Repeat the data word for word, excluding every picture.

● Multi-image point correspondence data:
* * * * *

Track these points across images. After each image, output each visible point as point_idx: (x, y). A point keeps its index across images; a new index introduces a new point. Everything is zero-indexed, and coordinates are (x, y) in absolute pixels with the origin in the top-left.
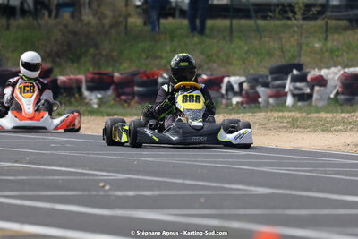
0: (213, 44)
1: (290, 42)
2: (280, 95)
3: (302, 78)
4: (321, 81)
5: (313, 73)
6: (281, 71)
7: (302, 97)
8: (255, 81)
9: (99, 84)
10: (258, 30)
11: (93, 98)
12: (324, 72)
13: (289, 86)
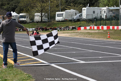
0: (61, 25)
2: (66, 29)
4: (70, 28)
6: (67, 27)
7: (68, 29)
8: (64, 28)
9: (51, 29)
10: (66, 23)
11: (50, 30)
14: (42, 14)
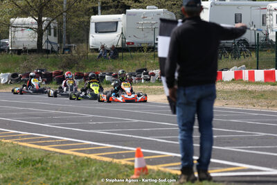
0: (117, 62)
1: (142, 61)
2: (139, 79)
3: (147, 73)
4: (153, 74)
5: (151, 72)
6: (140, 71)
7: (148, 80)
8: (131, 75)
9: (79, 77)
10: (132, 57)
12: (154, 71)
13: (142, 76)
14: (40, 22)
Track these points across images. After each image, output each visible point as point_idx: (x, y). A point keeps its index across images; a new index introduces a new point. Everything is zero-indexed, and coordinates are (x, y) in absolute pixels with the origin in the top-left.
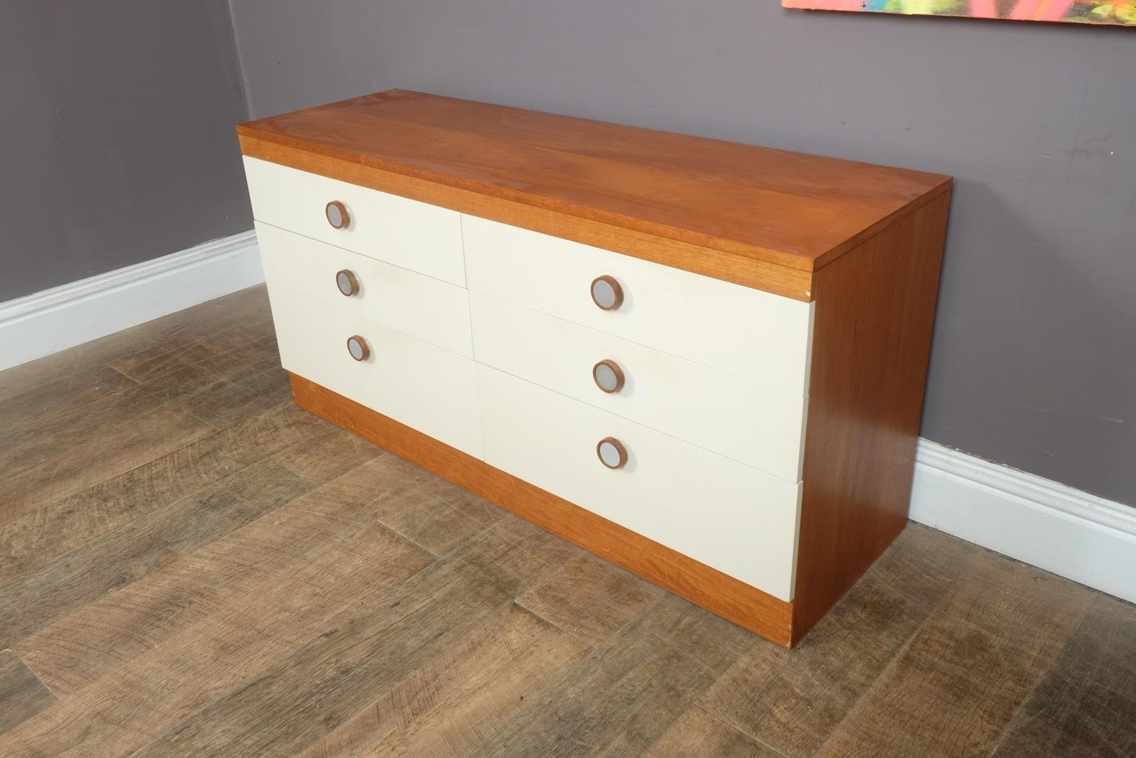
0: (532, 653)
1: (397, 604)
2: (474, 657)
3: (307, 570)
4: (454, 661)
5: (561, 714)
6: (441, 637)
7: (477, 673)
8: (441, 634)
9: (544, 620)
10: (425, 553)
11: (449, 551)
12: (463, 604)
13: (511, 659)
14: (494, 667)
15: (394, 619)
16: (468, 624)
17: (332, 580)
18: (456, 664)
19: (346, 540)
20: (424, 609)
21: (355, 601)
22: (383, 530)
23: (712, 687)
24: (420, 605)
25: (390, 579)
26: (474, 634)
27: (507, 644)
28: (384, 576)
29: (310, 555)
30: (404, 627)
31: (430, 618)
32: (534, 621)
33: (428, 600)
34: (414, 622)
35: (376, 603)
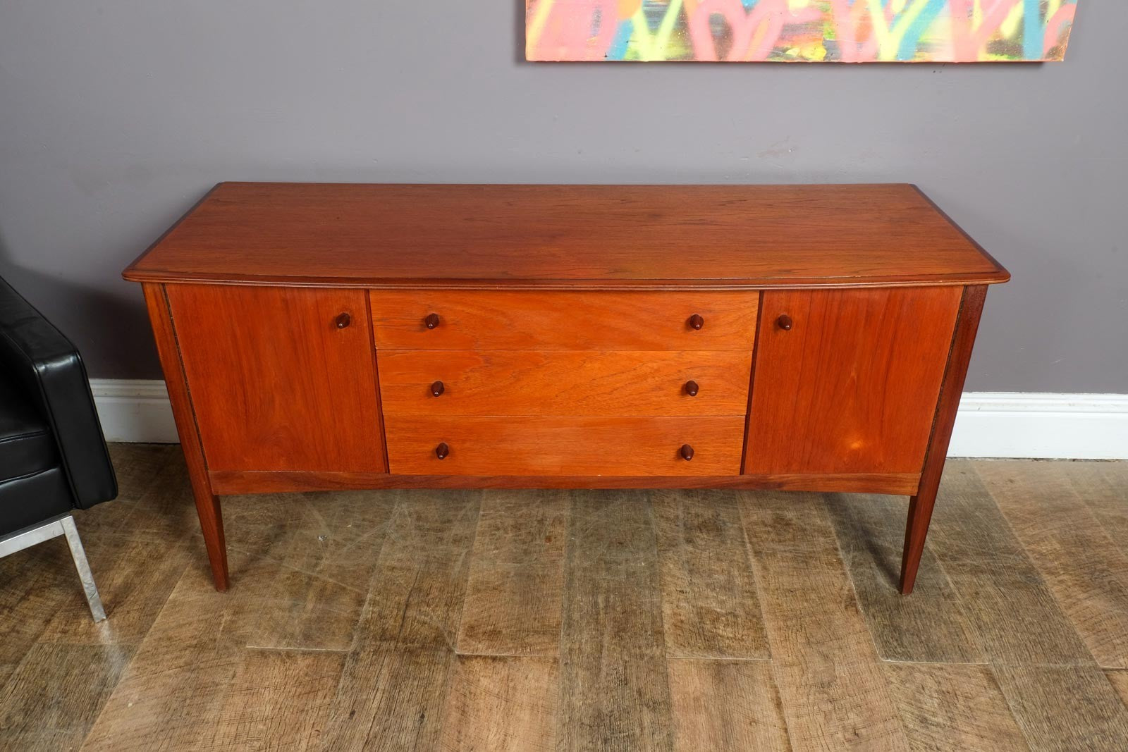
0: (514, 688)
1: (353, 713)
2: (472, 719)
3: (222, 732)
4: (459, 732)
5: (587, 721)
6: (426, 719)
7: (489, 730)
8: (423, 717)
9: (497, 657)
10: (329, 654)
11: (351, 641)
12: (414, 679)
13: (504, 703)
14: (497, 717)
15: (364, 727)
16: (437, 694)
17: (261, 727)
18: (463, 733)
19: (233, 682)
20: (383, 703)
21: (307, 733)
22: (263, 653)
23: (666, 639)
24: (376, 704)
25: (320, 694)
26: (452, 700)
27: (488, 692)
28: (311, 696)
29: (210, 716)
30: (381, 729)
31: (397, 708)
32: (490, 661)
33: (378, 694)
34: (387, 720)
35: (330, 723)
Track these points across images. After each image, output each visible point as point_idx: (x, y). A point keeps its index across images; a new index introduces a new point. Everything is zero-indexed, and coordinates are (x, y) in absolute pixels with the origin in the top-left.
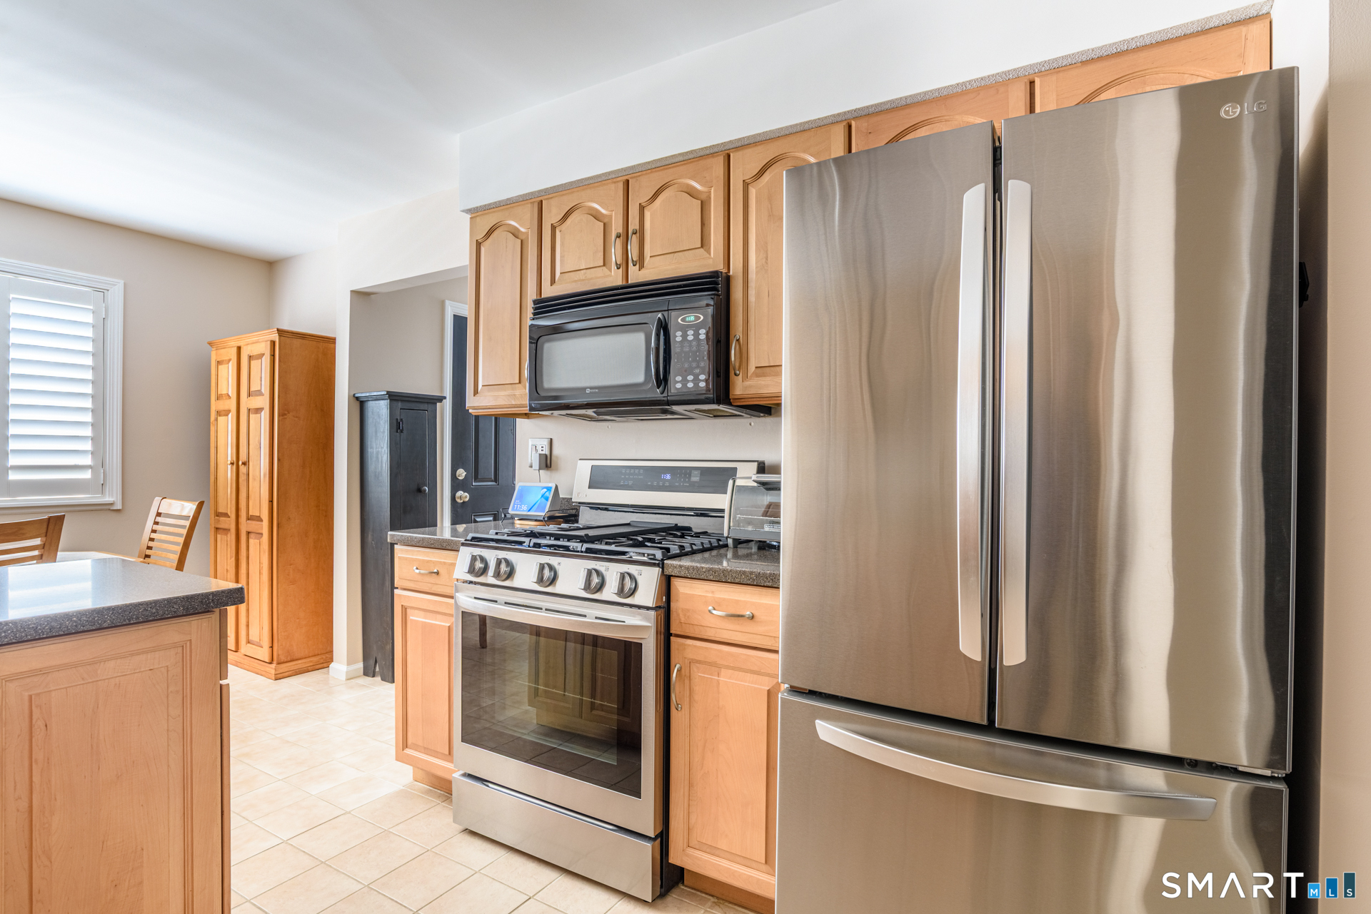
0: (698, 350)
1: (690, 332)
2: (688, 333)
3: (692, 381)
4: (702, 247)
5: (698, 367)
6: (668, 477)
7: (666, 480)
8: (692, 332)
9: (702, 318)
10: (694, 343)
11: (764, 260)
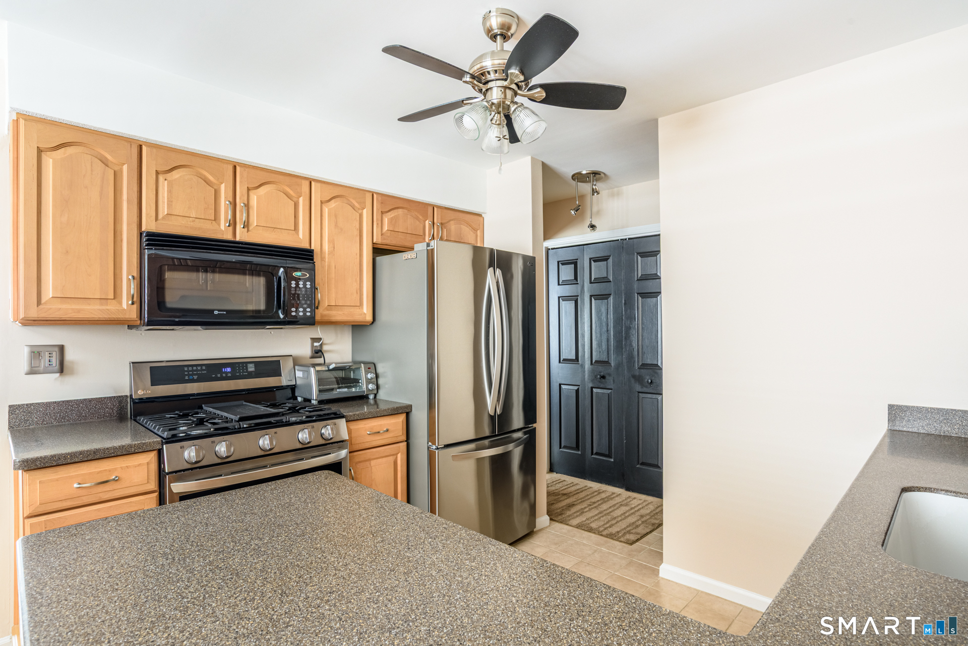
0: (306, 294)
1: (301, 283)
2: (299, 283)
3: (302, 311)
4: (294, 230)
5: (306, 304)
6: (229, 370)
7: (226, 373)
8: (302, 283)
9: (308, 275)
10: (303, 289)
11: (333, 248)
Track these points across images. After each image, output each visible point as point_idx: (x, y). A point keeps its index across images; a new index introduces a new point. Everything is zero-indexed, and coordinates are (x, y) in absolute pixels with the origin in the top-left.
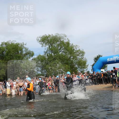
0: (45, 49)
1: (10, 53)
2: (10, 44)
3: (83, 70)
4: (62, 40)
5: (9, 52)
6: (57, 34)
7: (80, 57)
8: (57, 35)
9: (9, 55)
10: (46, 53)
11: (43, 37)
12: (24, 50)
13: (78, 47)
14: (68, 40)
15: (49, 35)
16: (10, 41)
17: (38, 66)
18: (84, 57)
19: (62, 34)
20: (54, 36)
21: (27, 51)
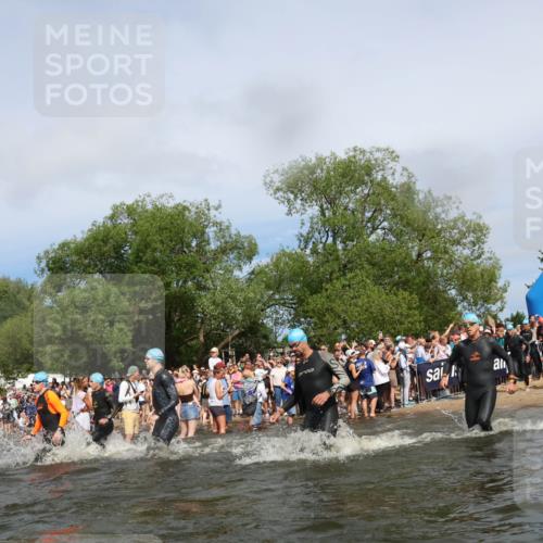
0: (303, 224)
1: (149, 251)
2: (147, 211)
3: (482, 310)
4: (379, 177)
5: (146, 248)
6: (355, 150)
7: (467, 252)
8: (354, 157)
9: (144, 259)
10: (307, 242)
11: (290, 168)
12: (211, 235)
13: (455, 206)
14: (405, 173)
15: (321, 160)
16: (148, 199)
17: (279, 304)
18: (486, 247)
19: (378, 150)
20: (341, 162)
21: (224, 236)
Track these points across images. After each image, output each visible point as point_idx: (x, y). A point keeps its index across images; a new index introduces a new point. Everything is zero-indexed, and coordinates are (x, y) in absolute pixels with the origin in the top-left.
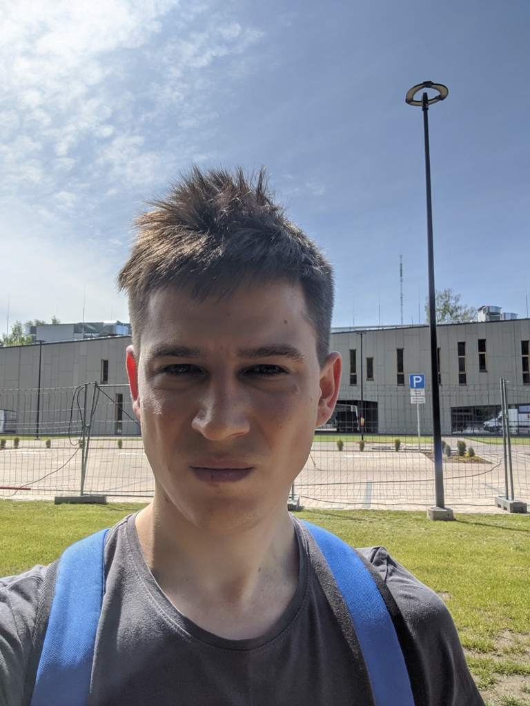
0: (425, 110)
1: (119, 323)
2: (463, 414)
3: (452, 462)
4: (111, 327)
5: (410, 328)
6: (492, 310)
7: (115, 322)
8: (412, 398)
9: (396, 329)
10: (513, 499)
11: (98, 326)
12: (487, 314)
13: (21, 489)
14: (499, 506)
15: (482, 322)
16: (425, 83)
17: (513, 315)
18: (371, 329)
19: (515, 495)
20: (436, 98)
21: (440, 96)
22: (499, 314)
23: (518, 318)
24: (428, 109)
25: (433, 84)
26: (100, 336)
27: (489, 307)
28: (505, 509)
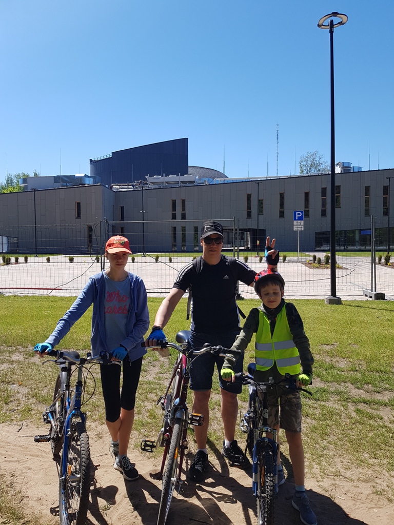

* * * * *

● Reply:
Track these points across images. After each image, output each visible point as point_idx: (x, y). A point keeps its index across images; a new index introduces a new point. Everything is zero-indexed, and coordinates are (x, y) in absolute pixels with the origin in the top-left.
0: (213, 44)
1: (290, 42)
2: (280, 95)
3: (302, 78)
4: (321, 81)
5: (313, 73)
6: (281, 71)
7: (302, 97)
8: (255, 81)
9: (99, 84)
10: (258, 30)
11: (93, 98)
12: (324, 72)
13: (289, 86)
0: (61, 25)
2: (66, 29)
4: (70, 28)
6: (67, 27)
7: (68, 29)
8: (64, 28)
9: (51, 29)
10: (66, 23)
11: (50, 30)
14: (42, 14)
0: (117, 62)
1: (142, 61)
2: (139, 79)
3: (147, 73)
4: (153, 74)
5: (151, 72)
6: (140, 71)
7: (148, 80)
8: (131, 75)
9: (79, 77)
10: (132, 57)
12: (154, 71)
13: (142, 76)
14: (40, 22)
Track these points across images. After each image, output each visible point as point_idx: (x, y). A point keeps its index across images; a new index introduces a new point. Everything is zero-indexed, and coordinates are (x, y) in absolute pixels with the origin in the top-left.
0: (532, 653)
1: (397, 604)
2: (474, 657)
3: (307, 570)
4: (454, 661)
5: (561, 714)
6: (441, 637)
7: (477, 673)
8: (441, 634)
9: (544, 620)
10: (425, 553)
11: (449, 551)
12: (463, 604)
13: (511, 659)
14: (494, 667)
15: (394, 619)
16: (468, 624)
17: (332, 580)
18: (456, 664)
19: (346, 540)
20: (424, 609)
21: (355, 601)
22: (383, 530)
23: (712, 687)
24: (420, 605)
25: (390, 579)
26: (474, 634)
27: (507, 644)
28: (384, 576)
29: (310, 555)
30: (404, 627)
31: (430, 618)
32: (534, 621)
33: (428, 600)
34: (414, 622)
35: (376, 603)
0: (514, 688)
1: (353, 713)
2: (472, 719)
3: (222, 732)
4: (459, 732)
5: (587, 721)
6: (426, 719)
7: (489, 730)
8: (423, 717)
9: (497, 657)
10: (329, 654)
11: (351, 641)
12: (414, 679)
13: (504, 703)
14: (497, 717)
15: (364, 727)
16: (437, 694)
17: (261, 727)
18: (463, 733)
19: (233, 682)
20: (383, 703)
21: (307, 733)
22: (263, 653)
23: (666, 639)
24: (376, 704)
25: (320, 694)
26: (452, 700)
27: (488, 692)
28: (311, 696)
29: (210, 716)
30: (381, 729)
31: (397, 708)
32: (490, 661)
33: (378, 694)
34: (387, 720)
35: (330, 723)
Track these points across images. After each image, output each visible point as point_idx: (x, y). A point keeps its index across images; a new index introduces a new point. Everything is zero-indexed, and coordinates are (x, y) in absolute pixels with the origin in the top-left.
0: (698, 350)
1: (690, 332)
2: (688, 333)
3: (692, 381)
4: (702, 247)
5: (698, 367)
6: (668, 477)
7: (666, 480)
8: (692, 332)
9: (702, 318)
10: (694, 343)
11: (764, 260)
0: (306, 294)
1: (301, 283)
2: (299, 283)
3: (302, 311)
4: (294, 230)
5: (306, 304)
6: (229, 370)
7: (226, 373)
8: (302, 283)
9: (308, 275)
10: (303, 289)
11: (333, 248)
Track these points across images. After each image, output each visible point as point_idx: (x, y). A point keeps its index across images; a new index introduces a new point. Everything is zero-indexed, and coordinates are (x, y) in absolute pixels with the origin in the top-left.
0: (45, 49)
1: (10, 53)
2: (10, 44)
3: (83, 70)
4: (62, 40)
5: (9, 52)
6: (57, 34)
7: (80, 57)
8: (57, 35)
9: (9, 55)
10: (46, 53)
11: (43, 37)
12: (24, 50)
13: (78, 47)
14: (68, 40)
15: (49, 35)
16: (10, 41)
17: (38, 66)
18: (84, 57)
19: (62, 34)
20: (54, 36)
21: (27, 51)
0: (303, 224)
1: (149, 251)
2: (147, 211)
3: (482, 310)
4: (379, 177)
5: (146, 248)
6: (355, 150)
7: (467, 252)
8: (354, 157)
9: (144, 259)
10: (307, 242)
11: (290, 168)
12: (211, 235)
13: (455, 206)
14: (405, 173)
15: (321, 160)
16: (148, 199)
17: (279, 304)
18: (486, 247)
19: (378, 150)
20: (341, 162)
21: (224, 236)
Track these points across images. After each image, output each visible point as point_idx: (x, y). A point keeps its index across images; a new index introduces a new point. Everything is zero-indexed, and coordinates are (x, y) in absolute pixels with the origin in the top-left.
0: (425, 110)
1: (119, 323)
2: (463, 414)
3: (452, 462)
4: (111, 327)
5: (410, 328)
6: (492, 310)
7: (115, 322)
8: (412, 398)
9: (396, 329)
10: (513, 499)
11: (98, 326)
12: (487, 314)
13: (21, 489)
14: (499, 506)
15: (482, 322)
16: (425, 83)
17: (513, 315)
18: (371, 329)
19: (515, 495)
20: (436, 98)
21: (440, 96)
22: (499, 314)
23: (518, 318)
24: (428, 109)
25: (433, 84)
26: (100, 336)
27: (489, 307)
28: (505, 509)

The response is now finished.